Una dieta social sempre più articolata e una crescente preoccupazione per il futuro. Sono questi i due principali aspetti che emergono dall’indagine nazionale sugli stili di vita degli adolescenti, realizzata dal “Laboratorio Adolescenza” e dall’Istituto di ricerca “Iard”. L’analisi ha coinvolto 5.670 studenti di età compresa tra 13 e 19 anni.
Per informarsi i giovani italiani si affidano sempre più a Google e ai social media, mentre i giornali, sia cartacei sia online, e la televisione sono in forte declino: se il 73,7% degli adolescenti si affida a Google, seguito da Instagram (58,8%) e TikTok (55,3%), solo il 3% ricorre ai giornali cartacei e il 20,7% a quelli online. La televisione è seguita da meno della metà del campione (46,1%).
Sul versante dei social più utilizzati, Facebook è sempre meno impiegato dagli adolescenti mentre Pinterest, Twitter, Snapchat e Telegram continuano a crescere, come anche OnlyFans. Sulla messaggistica invece non c’è partita: il 98,8% degli intervistati utilizza WhatsApp.

****

ISTRUZIONI ESERCIZIO:
1: In una o due frasi, spiega perché il testo sugli stili di vita degli adolescenti dice che sulla messaggistica "non c’è partita".
2: Scrivi la parte che segue l'ultimo paragrafo del testo sugli stili di vita degli adolescenti.

DATI SEGUENTI:
****

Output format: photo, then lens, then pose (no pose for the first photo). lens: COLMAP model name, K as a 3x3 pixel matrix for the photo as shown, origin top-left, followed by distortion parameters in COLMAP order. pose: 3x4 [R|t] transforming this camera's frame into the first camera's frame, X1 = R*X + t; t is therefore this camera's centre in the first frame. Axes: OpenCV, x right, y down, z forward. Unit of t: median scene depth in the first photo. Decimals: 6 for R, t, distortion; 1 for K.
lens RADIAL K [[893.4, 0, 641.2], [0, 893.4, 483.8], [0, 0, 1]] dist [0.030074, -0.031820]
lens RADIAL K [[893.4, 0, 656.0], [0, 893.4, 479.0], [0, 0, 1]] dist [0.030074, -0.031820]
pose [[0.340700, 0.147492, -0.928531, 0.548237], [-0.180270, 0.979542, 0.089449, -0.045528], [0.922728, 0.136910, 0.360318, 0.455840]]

****

RISPOSTE FORNITE:
1: Secondo l'indagine, il 98,8% degli intervistati utilizza WhatsApp, che quindi non ha rivali tra gli adolescenti.

2:
Presentando la ricerca, il direttore responsabile di “Laboratorio Adolescenza Magazine” Riccardo Renzi, ha evidenziato all’“Ansa” come sia sbagliato dire che i giovani sono disinformati: “In realtà, come gli adulti, non hanno mai avuto a disposizione nella storia così tante fonti informazione”, ha affermato Renzi, aggiungendo: “È difficile comprendere gli sviluppi, ma è con questo universo informativo che dobbiamo confrontarci, per tentare di contrastare gli effetti negativi”.
A proposito degli effetti dell’utilizzo dei social, il presidente di “Laboratorio Adolescenza” Maurizio Tucci ha sottolineato la responsabilità degli adulti nel creare un ambiente tossico che genera tra i giovani un profondo pessimismo, a cui hanno contributo non solo gli anni della pandemia di COVID-19, ma anche i conflitti bellici e le calamità naturali provocate dall’azione umana: il 54% dei ragazzi tra i 14 e i 19 anni teme per il proprio futuro proprio perché minacciato da questi fenomeni. Una persistente sensazione di tristezza che è diffuso soprattutto tra le ragazze.